ERA.id - Ketua Asosiasi Pengusaha Logistik E-Commerce (APLE), Sonny Harsono meminta revisi Permendag Nomor 50 Tahun 2020 tentang Ketentuan Perizinan Usaha, Periklanan, Pembinaan, dan Pengawasan Pelaku Usaha dalam Perdagangan Melalui Sistem Elektronik dicabut saja.
"Jadi bukannya perlu positive list atau negative list, tetapi yang diperlukan adalah dibatalkan," ujar Sonny dalam diskusi bertajuk 'Impor E-commerce Dilarang Predatory Pricing Semakin Garang' yang digelar di Jakarta, Rabu kemarin.
Sonny menambahkan, salah satu poin revisi dalam aturan tersebut, yakni aturan harga batas produk yang diimpor tidak boleh harganya di bawah 100 dolar AS sebaiknya dikaji ulang, karena tidak merepresentasikan kebijakan siapa pun.
Kedua, kata dia lagi, kebijakan ini justru bakal melumpuhkan pelaku UMKM dalam negeri yang dalam proses produksi masih bergantung pada impor, sementara pasokan bahan dari dalam negeri belum memadai, sebut saja untuk jasa salon yang masih membutuhkan beberapa pasokan alat impor atau bulu mata untuk jasa kecantikan.
Hal lain yang patut diwaspadai, menurutnya, adalah pelarangan serupa bisa saja terjadi atas produk asal Indonesia yang diekspor ke pasar global.
"Jadi kalau barang ini dari China, Amerika Serikat, dan dilarang bagaimana kalau diambil tindakan yang serupa terhadap bahan kita yang diekspor," ujarnya lagi.

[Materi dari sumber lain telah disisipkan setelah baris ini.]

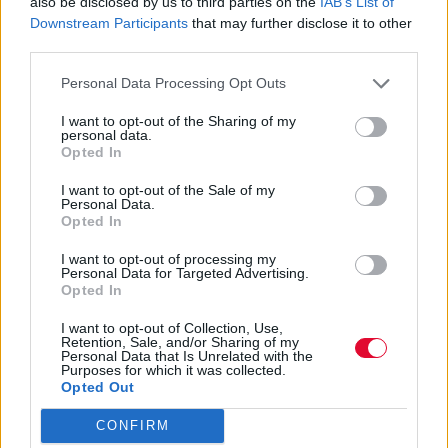
also be disclosed by us to third parties on the
IAB’s List of
Downstream Participants
that may further disclose it to other
Κάποιοι από τους κωμικούς ετοιμάζονται
third parties.
να παίξουν ζωντανά και στην Ελλάδα.
Personal Data Processing Opt Outs
Μάνος Νομικός
I want to opt-out of the Sharing of my
10.05.2025
personal data.
Opted In
I want to opt-out of the Sale of my
Personal Data.
Opted In
I want to opt-out of processing my
Personal Data for Targeted Advertising.
Opted In
I want to opt-out of Collection, Use,
Retention, Sale, and/or Sharing of my
Personal Data that Is Unrelated with the
Purposes for which it was collected.
Opted Out
CONFIRM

Dengan potensi ekspor produk Indonesia sebesar 500 ton lebih per tahun atau nilai transaksi Rp2 triliun rupiah transaksi crossborder secara ekspor, Sonny menilai kebijakan ini sudah sepatutnya mempertimbangkan nilai ekonomi yang ada.
"Ketiga adalah merugikan negara dari sisi pendapatan, karena sekarang ini menyumbang pajak negara sebesar Rp2,5 triliun per tahun dari bea masuk PPN dan PPH," ujarnya pula.
Sebelumnya, Mendag Zulkifli Hasan menuturkan revisi permendag tersebut tengah dikejar dengan salah satu alasan platform media sosial TikTok atau TikTok Shop yang menggabungkan dua fitur tersebut, padahal secara aturan seharusnya memiliki izin operasi yang berbeda.
Perkembangan terkini mengenai revisi Permendag Nomor 50 Tahun 2020, katanya lagi, sedang tahap harmonisasi antarkementerian.